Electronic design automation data
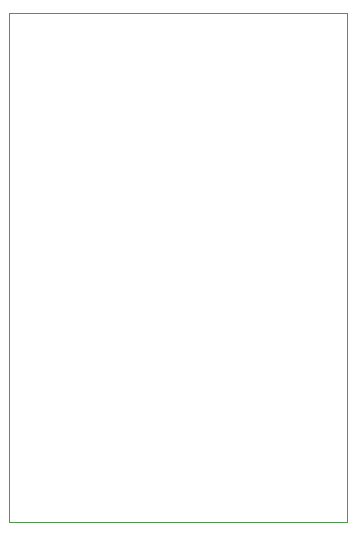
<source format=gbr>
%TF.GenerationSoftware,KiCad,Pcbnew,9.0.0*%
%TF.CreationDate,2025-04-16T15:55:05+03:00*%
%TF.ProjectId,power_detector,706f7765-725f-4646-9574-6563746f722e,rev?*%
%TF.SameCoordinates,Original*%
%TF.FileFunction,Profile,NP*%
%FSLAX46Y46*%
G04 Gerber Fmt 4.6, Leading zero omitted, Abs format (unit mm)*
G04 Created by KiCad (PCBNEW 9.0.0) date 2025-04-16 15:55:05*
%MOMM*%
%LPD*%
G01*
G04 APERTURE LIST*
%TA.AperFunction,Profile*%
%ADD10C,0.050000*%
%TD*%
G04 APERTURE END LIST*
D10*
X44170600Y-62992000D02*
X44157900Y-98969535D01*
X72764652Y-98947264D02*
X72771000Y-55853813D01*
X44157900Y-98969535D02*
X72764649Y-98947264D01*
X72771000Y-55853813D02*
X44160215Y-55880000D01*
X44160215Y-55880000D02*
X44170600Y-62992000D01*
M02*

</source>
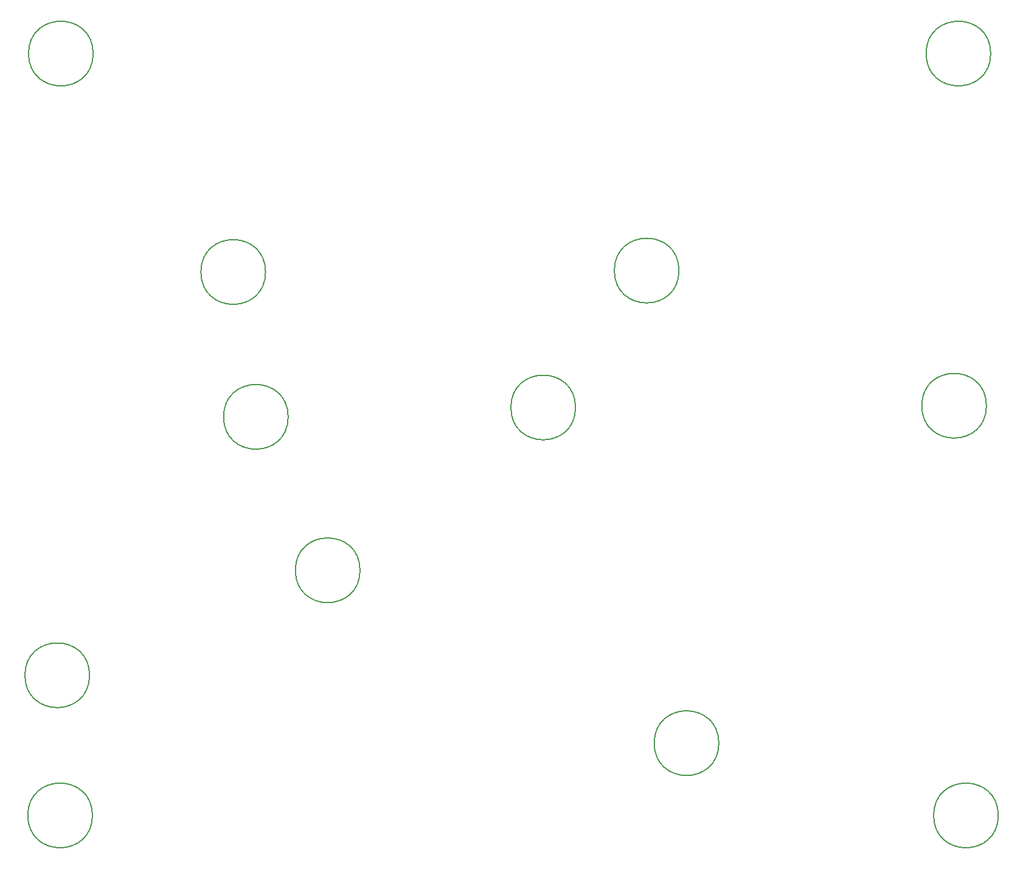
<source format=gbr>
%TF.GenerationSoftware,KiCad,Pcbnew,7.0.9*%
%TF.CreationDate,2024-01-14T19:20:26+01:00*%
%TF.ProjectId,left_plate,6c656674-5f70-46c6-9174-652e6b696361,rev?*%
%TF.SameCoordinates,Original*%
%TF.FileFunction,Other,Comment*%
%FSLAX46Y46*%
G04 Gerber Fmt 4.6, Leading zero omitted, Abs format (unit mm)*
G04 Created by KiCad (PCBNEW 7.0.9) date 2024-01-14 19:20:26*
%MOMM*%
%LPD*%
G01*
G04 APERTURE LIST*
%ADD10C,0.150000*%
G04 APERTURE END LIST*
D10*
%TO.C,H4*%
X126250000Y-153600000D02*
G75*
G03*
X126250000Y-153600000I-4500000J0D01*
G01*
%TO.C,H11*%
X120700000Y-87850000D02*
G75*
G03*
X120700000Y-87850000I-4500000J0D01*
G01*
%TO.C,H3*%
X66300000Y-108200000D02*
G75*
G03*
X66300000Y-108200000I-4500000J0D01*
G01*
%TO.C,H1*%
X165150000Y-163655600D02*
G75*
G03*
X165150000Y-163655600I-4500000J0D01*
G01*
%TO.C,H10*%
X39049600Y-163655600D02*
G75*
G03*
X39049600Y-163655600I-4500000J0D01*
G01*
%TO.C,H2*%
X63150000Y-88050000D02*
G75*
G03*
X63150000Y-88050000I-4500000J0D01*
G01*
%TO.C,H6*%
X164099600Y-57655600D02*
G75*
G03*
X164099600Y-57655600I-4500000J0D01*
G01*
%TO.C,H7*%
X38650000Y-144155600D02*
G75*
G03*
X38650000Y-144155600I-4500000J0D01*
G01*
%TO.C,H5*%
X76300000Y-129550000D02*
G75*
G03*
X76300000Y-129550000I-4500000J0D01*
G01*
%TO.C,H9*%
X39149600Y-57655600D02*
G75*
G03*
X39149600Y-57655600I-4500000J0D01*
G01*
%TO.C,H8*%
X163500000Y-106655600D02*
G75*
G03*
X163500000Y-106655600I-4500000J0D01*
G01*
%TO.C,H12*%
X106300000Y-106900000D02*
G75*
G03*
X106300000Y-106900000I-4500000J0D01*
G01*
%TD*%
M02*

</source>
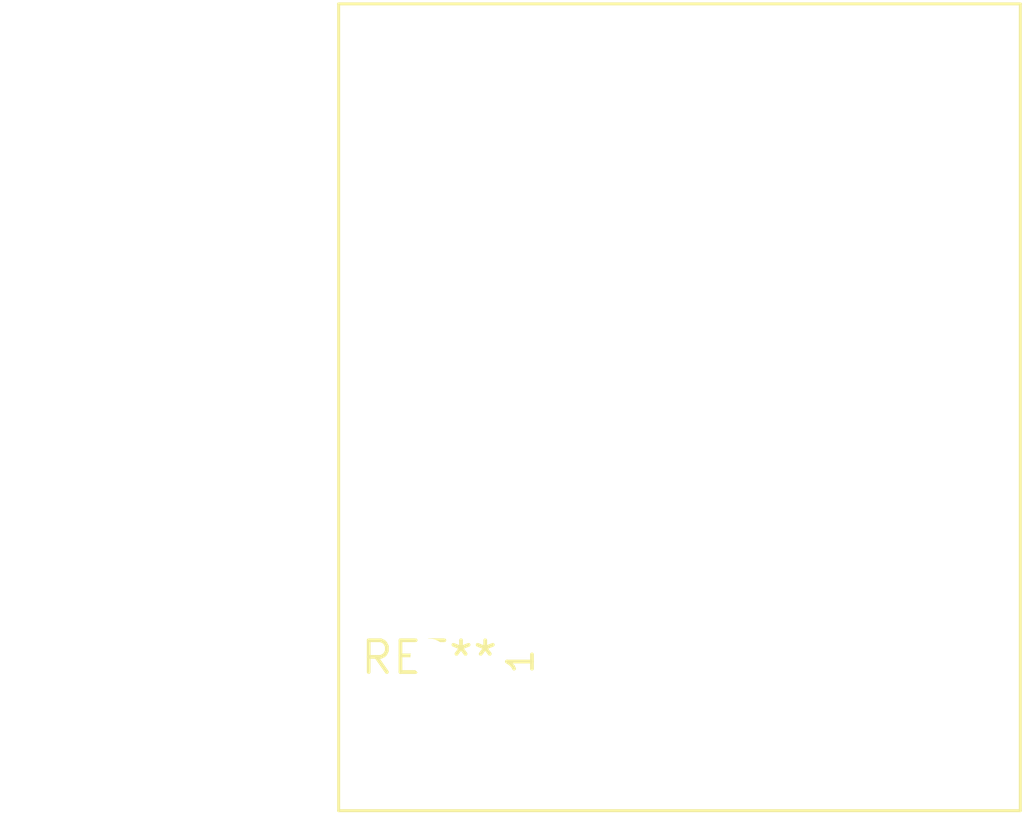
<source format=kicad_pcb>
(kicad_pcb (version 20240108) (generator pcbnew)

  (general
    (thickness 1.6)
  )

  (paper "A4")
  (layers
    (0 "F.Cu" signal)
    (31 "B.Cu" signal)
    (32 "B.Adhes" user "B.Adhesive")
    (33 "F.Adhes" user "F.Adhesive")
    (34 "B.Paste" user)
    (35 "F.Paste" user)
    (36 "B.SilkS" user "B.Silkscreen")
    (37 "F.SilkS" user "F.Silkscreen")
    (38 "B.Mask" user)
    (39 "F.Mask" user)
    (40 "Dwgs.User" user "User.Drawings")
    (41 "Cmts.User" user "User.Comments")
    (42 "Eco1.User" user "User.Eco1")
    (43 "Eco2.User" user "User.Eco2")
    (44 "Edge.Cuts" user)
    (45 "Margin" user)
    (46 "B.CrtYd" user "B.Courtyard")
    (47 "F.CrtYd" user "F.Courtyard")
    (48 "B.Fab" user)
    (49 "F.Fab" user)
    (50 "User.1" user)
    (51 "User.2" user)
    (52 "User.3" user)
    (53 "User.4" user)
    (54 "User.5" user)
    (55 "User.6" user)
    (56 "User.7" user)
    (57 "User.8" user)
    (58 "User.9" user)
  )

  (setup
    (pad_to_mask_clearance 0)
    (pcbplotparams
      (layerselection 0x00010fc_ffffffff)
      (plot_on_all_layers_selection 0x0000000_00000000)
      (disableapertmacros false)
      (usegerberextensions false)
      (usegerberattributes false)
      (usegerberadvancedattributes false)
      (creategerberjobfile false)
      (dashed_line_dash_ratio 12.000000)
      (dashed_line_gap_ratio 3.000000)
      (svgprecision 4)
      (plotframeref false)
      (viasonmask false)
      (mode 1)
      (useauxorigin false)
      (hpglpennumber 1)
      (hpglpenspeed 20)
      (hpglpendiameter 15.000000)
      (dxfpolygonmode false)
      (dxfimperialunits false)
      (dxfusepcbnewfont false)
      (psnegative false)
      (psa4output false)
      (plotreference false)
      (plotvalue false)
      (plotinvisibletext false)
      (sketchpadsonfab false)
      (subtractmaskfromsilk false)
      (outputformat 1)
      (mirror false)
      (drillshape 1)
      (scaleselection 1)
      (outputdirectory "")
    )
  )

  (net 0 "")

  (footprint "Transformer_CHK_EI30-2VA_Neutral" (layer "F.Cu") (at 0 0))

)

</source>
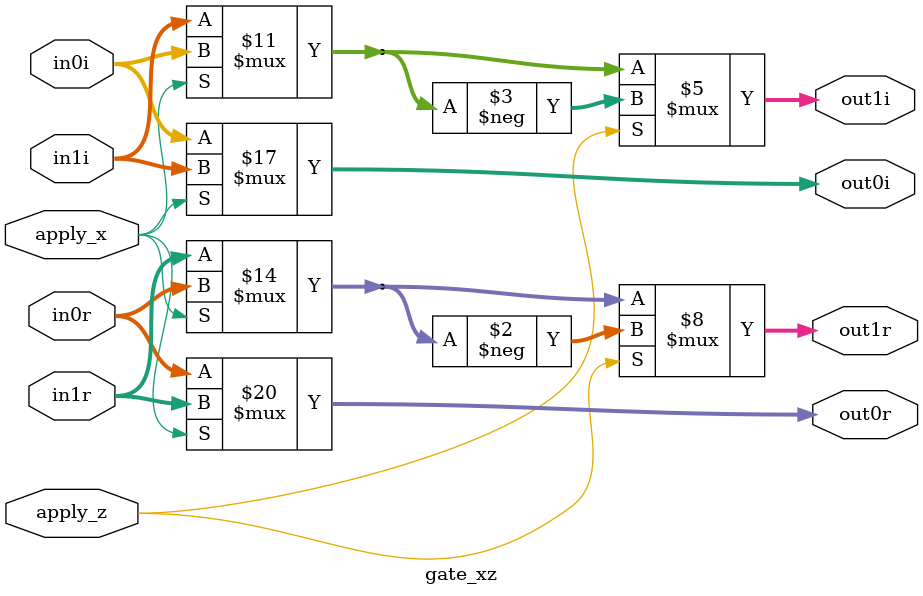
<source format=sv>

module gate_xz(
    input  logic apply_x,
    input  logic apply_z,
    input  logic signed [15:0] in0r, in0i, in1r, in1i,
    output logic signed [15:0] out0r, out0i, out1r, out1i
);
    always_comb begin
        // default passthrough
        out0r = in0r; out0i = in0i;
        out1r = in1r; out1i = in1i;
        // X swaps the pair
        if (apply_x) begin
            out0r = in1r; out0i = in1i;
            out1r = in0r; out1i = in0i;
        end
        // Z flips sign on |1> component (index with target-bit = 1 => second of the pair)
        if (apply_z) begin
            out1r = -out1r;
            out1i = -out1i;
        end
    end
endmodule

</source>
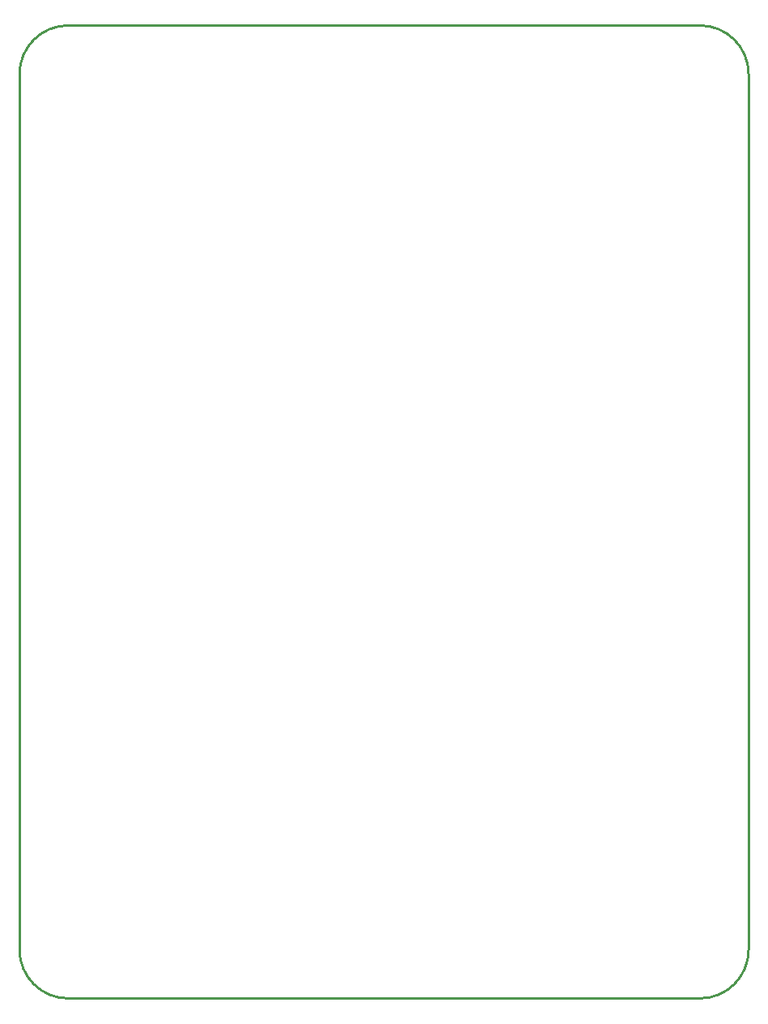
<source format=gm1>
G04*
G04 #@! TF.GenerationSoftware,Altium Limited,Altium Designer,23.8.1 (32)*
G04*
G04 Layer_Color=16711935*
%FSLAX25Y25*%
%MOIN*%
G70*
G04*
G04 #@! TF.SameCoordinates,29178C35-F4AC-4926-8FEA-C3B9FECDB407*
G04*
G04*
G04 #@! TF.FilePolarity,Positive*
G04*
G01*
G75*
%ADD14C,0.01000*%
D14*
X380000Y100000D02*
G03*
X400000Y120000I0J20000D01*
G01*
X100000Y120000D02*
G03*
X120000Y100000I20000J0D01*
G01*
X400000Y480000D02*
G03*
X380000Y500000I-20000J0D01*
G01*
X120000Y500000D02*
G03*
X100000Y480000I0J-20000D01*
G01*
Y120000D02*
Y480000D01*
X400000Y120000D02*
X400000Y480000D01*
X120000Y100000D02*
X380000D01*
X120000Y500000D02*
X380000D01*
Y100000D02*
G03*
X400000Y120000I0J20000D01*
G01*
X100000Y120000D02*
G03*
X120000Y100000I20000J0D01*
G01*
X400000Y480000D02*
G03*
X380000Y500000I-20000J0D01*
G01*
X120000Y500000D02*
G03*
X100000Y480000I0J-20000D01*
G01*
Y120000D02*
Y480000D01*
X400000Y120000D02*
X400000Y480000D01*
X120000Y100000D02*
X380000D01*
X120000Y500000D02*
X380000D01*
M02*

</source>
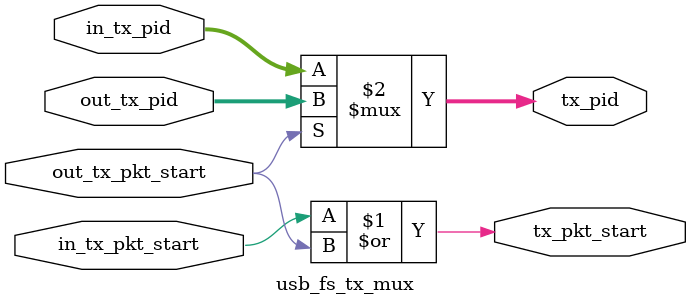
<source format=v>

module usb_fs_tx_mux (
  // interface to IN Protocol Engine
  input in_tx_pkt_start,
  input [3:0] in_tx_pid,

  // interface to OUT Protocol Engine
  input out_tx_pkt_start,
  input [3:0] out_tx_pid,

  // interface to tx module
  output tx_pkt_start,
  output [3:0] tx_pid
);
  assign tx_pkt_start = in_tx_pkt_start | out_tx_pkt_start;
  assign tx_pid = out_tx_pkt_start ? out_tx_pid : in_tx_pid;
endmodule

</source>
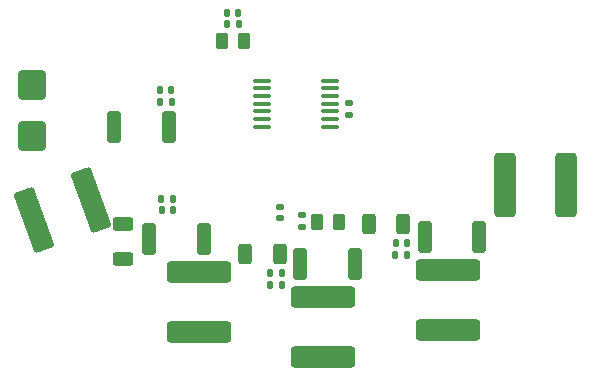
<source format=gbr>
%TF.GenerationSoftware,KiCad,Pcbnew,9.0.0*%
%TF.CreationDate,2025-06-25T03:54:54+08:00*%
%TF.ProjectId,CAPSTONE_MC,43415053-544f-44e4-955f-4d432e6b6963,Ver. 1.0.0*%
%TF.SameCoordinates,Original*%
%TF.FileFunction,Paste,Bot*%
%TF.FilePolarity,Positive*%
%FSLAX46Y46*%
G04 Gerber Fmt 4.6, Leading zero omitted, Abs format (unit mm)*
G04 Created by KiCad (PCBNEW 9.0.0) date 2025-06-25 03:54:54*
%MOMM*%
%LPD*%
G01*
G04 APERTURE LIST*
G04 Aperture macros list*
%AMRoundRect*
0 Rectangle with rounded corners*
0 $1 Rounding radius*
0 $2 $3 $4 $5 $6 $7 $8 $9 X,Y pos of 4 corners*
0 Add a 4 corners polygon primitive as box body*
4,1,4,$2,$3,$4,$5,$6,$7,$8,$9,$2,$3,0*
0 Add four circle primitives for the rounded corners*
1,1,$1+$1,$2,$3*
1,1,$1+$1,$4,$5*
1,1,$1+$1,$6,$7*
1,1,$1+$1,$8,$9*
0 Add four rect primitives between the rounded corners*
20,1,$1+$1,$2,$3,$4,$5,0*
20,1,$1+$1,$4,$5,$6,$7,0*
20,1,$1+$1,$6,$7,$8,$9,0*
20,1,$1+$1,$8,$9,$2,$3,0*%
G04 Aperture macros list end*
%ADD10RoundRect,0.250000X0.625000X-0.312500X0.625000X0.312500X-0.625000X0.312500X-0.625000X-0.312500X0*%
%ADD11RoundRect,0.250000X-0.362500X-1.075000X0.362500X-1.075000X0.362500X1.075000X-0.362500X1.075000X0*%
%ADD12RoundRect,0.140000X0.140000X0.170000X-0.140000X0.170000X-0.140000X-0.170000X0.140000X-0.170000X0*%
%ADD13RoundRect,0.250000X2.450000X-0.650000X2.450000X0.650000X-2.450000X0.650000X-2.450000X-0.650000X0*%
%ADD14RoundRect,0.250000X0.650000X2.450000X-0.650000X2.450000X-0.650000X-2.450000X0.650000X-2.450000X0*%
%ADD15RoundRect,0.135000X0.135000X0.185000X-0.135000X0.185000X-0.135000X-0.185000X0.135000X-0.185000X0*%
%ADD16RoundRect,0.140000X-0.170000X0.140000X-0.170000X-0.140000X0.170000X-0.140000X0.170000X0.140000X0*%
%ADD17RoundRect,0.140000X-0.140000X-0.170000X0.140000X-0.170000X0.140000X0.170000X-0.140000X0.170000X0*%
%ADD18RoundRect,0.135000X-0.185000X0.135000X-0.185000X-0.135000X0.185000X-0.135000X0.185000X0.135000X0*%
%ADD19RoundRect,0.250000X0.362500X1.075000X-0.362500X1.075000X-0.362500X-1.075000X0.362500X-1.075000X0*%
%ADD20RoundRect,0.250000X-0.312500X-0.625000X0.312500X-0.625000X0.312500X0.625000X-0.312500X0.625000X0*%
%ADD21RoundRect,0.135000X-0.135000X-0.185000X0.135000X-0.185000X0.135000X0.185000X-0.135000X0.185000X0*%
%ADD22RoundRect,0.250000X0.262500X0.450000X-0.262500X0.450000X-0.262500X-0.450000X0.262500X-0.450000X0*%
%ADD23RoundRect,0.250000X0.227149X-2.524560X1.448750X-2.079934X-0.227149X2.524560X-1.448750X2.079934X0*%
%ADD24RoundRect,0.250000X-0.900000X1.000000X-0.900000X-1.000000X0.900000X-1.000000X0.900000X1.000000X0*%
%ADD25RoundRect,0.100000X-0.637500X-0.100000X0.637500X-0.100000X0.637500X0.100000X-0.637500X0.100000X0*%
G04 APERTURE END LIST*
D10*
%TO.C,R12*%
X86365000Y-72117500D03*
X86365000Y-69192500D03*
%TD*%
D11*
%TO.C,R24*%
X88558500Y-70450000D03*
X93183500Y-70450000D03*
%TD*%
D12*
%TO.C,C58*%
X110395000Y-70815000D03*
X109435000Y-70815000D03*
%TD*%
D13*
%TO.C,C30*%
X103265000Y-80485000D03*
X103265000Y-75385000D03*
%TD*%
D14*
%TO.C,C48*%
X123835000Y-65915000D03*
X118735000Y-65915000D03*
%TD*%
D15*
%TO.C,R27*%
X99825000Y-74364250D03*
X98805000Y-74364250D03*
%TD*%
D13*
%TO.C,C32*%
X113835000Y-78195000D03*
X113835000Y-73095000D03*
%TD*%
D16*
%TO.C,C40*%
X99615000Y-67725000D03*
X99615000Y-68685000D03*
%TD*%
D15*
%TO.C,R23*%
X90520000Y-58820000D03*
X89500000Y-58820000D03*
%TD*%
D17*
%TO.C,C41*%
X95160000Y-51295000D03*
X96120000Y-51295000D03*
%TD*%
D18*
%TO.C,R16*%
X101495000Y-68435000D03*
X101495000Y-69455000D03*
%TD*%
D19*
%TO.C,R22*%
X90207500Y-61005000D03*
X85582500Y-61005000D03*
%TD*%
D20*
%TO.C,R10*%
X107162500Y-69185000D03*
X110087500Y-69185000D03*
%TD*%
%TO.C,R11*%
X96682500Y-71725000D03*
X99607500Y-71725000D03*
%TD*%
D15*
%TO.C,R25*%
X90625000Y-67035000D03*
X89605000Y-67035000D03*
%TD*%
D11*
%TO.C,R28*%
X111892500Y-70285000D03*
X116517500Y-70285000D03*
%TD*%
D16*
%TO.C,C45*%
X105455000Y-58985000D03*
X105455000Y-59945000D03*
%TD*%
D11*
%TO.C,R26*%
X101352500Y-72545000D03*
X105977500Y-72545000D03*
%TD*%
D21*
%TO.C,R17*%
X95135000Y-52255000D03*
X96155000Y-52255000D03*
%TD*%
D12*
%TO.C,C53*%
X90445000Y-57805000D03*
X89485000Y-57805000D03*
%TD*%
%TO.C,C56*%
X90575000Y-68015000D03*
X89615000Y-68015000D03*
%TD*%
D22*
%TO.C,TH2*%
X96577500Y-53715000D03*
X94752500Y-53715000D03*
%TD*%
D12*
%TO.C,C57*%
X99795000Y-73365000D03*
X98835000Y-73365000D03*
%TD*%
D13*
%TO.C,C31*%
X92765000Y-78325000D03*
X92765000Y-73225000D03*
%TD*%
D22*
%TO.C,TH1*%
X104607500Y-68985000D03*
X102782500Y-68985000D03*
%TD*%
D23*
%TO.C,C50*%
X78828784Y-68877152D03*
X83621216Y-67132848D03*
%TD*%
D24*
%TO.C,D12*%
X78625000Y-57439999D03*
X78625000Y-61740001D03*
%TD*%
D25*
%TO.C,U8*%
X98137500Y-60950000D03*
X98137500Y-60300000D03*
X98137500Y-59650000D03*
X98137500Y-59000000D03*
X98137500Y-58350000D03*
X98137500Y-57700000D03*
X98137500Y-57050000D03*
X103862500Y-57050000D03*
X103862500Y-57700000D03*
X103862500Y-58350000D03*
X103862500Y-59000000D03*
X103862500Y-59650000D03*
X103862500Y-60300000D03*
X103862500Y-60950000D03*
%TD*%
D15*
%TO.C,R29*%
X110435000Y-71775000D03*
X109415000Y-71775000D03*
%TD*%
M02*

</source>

* [Problem to solve]:
Which of the lines above include the word "Adhesive"? List those lines.

* [Answer space]:
    (32 "B.Adhes" user "B.Adhesive")
    (33 "F.Adhes" user "F.Adhesive")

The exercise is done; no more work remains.